* [TASK STATEMENT]:
Your answer must be an exact transcription of every record below, with the pictures omitted.

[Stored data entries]
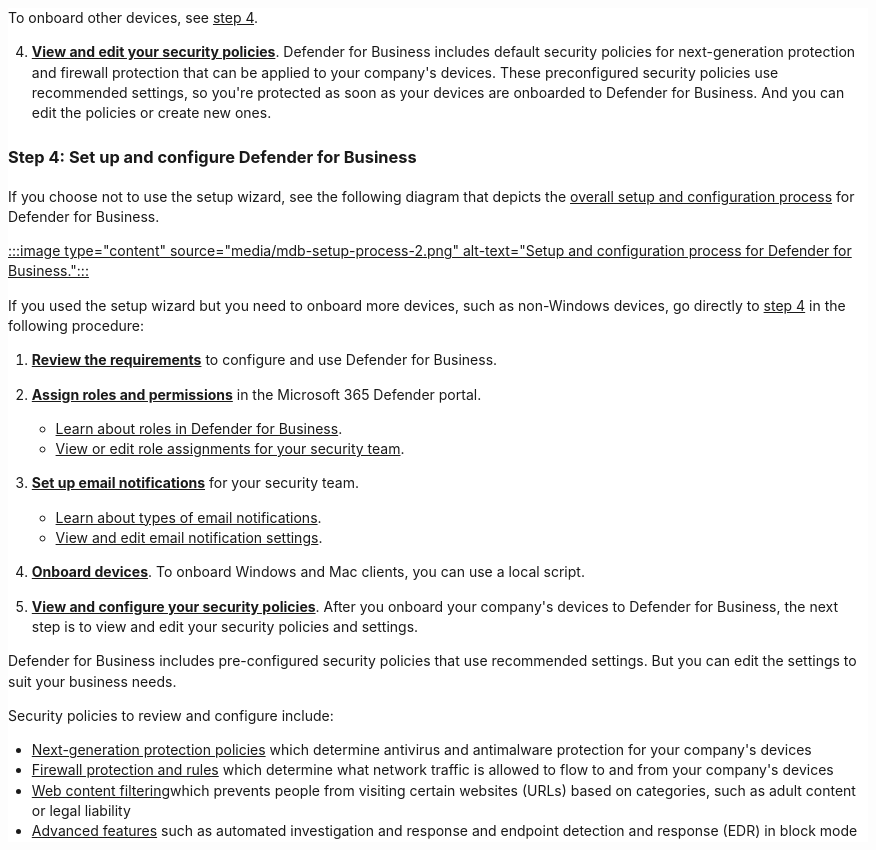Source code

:    To onboard other devices, see [step 4](#step-4-set-up-and-configure-defender-for-business).

4. **[View and edit your security policies](mdb-configure-security-settings.md)**. Defender for Business includes default security policies for next-generation protection and firewall protection that can be applied to your company's devices. These preconfigured security policies use recommended settings, so you're protected as soon as your devices are onboarded to Defender for Business. And you can edit the policies or create new ones.

### Step 4: Set up and configure Defender for Business

If you choose not to use the setup wizard, see the following diagram that depicts the [overall setup and configuration process](mdb-setup-configuration.md#the-setup-and-configuration-process) for Defender for Business.

[:::image type="content" source="media/mdb-setup-process-2.png" alt-text="Setup and configuration process for Defender for Business.":::](mdb-setup-configuration.md)

If you used the setup wizard but you need to onboard more devices, such as non-Windows devices, go directly to [step 4](mdb-onboard-devices.md) in the following procedure:

1. **[Review the requirements](mdb-requirements.md)** to configure and use Defender for Business.

2. **[Assign roles and permissions](mdb-roles-permissions.md)** in the Microsoft 365 Defender portal.

   - [Learn about roles in Defender for Business](mdb-roles-permissions.md#roles-in-defender-for-business). 
   - [View or edit role assignments for your security team](mdb-roles-permissions.md#view-or-edit-role-assignments).

3. **[Set up email notifications](mdb-email-notifications.md)** for your security team.

   - [Learn about types of email notifications](mdb-email-notifications.md#types-of-email-notifications).
   - [View and edit email notification settings](mdb-email-notifications.md#view-and-edit-email-notifications).

4. **[Onboard devices](mdb-onboard-devices.md)**. To onboard Windows and Mac clients, you can use a local script.

5. **[View and configure your security policies](mdb-configure-security-settings.md)**. After you onboard your company's devices to Defender for Business, the next step is to view and edit your security policies and settings. 

Defender for Business includes pre-configured security policies that use recommended settings. But you can edit the settings to suit your business needs.

Security policies to review and configure include:

- [Next-generation protection policies](mdb-configure-security-settings.md#view-or-edit-your-next-generation-protection-policies) which determine antivirus and antimalware protection for your company's devices
- [Firewall protection and rules](mdb-configure-security-settings.md#view-or-edit-your-firewall-policies-and-custom-rules) which determine what network traffic is allowed to flow to and from your company's devices
- [Web content filtering](mdb-configure-security-settings.md#set-up-web-content-filtering)which prevents people from visiting certain websites (URLs) based on categories, such as adult content or legal liability
- [Advanced features](mdb-configure-security-settings.md#review-settings-for-advanced-features) such as automated investigation and response and endpoint detection and response (EDR) in block mode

* [ANSWER FOR THE TASK]:
Source code

:    To onboard other devices, see [step 4](#step-4-set-up-and-configure-defender-for-business).

4. **[View and edit your security policies](mdb-configure-security-settings.md)**. Defender for Business includes default security policies for next-generation protection and firewall protection that can be applied to your company's devices. These preconfigured security policies use recommended settings, so you're protected as soon as your devices are onboarded to Defender for Business. And you can edit the policies or create new ones.

### Step 4: Set up and configure Defender for Business

If you choose not to use the setup wizard, see the following diagram that depicts the [overall setup and configuration process](mdb-setup-configuration.md#the-setup-and-configuration-process) for Defender for Business.

[:::image type="content" source="media/mdb-setup-process-2.png" alt-text="Setup and configuration process for Defender for Business.":::](mdb-setup-configuration.md)

If you used the setup wizard but you need to onboard more devices, such as non-Windows devices, go directly to [step 4](mdb-onboard-devices.md) in the following procedure:

1. **[Review the requirements](mdb-requirements.md)** to configure and use Defender for Business.

2. **[Assign roles and permissions](mdb-roles-permissions.md)** in the Microsoft 365 Defender portal.

   - [Learn about roles in Defender for Business](mdb-roles-permissions.md#roles-in-defender-for-business). 
   - [View or edit role assignments for your security team](mdb-roles-permissions.md#view-or-edit-role-assignments).

3. **[Set up email notifications](mdb-email-notifications.md)** for your security team.

   - [Learn about types of email notifications](mdb-email-notifications.md#types-of-email-notifications).
   - [View and edit email notification settings](mdb-email-notifications.md#view-and-edit-email-notifications).

4. **[Onboard devices](mdb-onboard-devices.md)**. To onboard Windows and Mac clients, you can use a local script.

5. **[View and configure your security policies](mdb-configure-security-settings.md)**. After you onboard your company's devices to Defender for Business, the next step is to view and edit your security policies and settings. 

Defender for Business includes pre-configured security policies that use recommended settings. But you can edit the settings to suit your business needs.

Security policies to review and configure include:

- [Next-generation protection policies](mdb-configure-security-settings.md#view-or-edit-your-next-generation-protection-policies) which determine antivirus and antimalware protection for your company's devices
- [Firewall protection and rules](mdb-configure-security-settings.md#view-or-edit-your-firewall-policies-and-custom-rules) which determine what network traffic is allowed to flow to and from your company's devices
- [Web content filtering](mdb-configure-security-settings.md#set-up-web-content-filtering)which prevents people from visiting certain websites (URLs) based on categories, such as adult content or legal liability
- [Advanced features](mdb-configure-security-settings.md#review-settings-for-advanced-features) such as automated investigation and response and endpoint detection and response (EDR) in block mode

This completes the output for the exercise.